# PROBLEM TO SOLVE:
From the records below, transcribe only the lines running from the one with "to 30 minutes." through the one with "getting into the". Keep both of those end lines.

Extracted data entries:
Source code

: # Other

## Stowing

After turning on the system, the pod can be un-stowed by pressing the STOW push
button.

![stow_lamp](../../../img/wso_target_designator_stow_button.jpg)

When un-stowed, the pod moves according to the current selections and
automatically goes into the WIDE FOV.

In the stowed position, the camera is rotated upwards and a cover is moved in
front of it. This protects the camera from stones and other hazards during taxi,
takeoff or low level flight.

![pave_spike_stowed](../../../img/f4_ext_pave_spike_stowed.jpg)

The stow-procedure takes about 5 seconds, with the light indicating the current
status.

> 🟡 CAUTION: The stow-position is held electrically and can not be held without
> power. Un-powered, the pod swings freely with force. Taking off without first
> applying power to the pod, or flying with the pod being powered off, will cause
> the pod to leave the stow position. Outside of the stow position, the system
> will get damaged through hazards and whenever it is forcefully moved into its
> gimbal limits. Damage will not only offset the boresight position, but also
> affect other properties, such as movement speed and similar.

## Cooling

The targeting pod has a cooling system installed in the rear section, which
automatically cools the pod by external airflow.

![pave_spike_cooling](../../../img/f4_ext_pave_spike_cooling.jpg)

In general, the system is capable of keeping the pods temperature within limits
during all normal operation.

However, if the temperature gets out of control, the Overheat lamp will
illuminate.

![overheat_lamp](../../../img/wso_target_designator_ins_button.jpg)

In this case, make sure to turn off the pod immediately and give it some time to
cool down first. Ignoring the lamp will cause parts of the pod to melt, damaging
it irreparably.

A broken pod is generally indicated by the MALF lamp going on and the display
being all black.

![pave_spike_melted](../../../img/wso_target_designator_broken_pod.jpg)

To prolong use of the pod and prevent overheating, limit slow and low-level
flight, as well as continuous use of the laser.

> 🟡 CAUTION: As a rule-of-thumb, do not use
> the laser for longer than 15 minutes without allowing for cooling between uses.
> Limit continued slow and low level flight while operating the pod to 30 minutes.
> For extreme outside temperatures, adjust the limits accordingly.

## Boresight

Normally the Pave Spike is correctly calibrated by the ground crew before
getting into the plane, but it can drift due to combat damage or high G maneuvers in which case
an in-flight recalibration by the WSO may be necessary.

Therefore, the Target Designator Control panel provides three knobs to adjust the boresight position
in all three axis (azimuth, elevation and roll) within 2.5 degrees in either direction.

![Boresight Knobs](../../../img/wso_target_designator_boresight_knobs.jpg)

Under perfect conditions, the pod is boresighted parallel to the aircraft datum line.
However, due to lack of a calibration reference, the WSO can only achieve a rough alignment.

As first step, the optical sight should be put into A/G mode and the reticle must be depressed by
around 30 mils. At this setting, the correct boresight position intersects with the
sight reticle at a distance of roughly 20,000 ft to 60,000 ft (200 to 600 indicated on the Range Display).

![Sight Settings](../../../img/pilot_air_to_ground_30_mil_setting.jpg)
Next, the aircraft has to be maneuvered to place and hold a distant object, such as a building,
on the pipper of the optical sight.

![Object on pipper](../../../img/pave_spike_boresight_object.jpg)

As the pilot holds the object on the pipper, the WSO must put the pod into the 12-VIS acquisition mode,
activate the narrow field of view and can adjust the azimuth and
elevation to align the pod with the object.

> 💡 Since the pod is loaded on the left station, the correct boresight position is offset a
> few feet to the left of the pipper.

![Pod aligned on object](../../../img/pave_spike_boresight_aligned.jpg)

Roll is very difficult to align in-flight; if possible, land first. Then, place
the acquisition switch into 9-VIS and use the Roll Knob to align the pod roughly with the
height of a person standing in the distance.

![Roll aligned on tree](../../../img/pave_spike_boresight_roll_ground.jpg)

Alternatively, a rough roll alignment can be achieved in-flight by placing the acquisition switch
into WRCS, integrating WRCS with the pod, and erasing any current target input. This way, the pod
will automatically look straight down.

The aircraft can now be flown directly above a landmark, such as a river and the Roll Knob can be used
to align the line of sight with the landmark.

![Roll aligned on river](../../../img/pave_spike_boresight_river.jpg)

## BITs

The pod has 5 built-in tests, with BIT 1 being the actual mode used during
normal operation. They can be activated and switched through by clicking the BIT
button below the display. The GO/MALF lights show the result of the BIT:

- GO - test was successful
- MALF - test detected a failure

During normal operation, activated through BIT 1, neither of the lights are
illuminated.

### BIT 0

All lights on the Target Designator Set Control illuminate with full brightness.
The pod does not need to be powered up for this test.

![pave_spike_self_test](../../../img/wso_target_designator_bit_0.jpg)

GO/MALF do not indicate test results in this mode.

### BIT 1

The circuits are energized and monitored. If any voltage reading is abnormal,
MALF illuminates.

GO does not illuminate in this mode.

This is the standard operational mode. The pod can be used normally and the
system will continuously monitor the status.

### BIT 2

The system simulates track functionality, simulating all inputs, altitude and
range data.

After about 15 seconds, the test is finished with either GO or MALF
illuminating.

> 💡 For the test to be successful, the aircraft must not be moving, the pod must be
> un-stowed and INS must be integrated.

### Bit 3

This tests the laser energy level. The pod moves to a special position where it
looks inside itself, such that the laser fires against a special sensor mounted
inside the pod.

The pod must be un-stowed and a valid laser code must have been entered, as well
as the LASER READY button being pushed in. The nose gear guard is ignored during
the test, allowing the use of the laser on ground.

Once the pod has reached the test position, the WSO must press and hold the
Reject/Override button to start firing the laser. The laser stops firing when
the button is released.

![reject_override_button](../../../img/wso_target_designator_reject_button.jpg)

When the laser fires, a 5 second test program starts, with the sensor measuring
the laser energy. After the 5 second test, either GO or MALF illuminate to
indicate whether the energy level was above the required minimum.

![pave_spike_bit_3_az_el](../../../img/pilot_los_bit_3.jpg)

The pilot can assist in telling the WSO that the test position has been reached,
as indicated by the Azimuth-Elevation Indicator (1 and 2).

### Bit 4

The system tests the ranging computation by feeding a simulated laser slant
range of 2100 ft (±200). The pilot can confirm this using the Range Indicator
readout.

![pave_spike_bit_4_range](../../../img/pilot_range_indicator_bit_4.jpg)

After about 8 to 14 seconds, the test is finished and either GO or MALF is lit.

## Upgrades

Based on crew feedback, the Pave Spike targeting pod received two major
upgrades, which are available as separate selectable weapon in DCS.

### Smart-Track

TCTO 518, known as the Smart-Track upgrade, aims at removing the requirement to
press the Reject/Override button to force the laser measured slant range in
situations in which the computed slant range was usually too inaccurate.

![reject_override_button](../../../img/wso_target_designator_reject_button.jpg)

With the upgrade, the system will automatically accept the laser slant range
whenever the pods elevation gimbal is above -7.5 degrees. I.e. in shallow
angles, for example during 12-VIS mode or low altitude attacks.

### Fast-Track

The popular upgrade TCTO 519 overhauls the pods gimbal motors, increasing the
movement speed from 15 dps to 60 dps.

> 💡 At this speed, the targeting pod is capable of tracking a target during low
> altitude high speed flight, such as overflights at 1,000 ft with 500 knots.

# ANSWER TO THE PROBLEM:
> Limit continued slow and low level flight while operating the pod to 30 minutes.
> For extreme outside temperatures, adjust the limits accordingly.

## Boresight

Normally the Pave Spike is correctly calibrated by the ground crew before
getting into the plane, but it can drift due to combat damage or high G maneuvers in which case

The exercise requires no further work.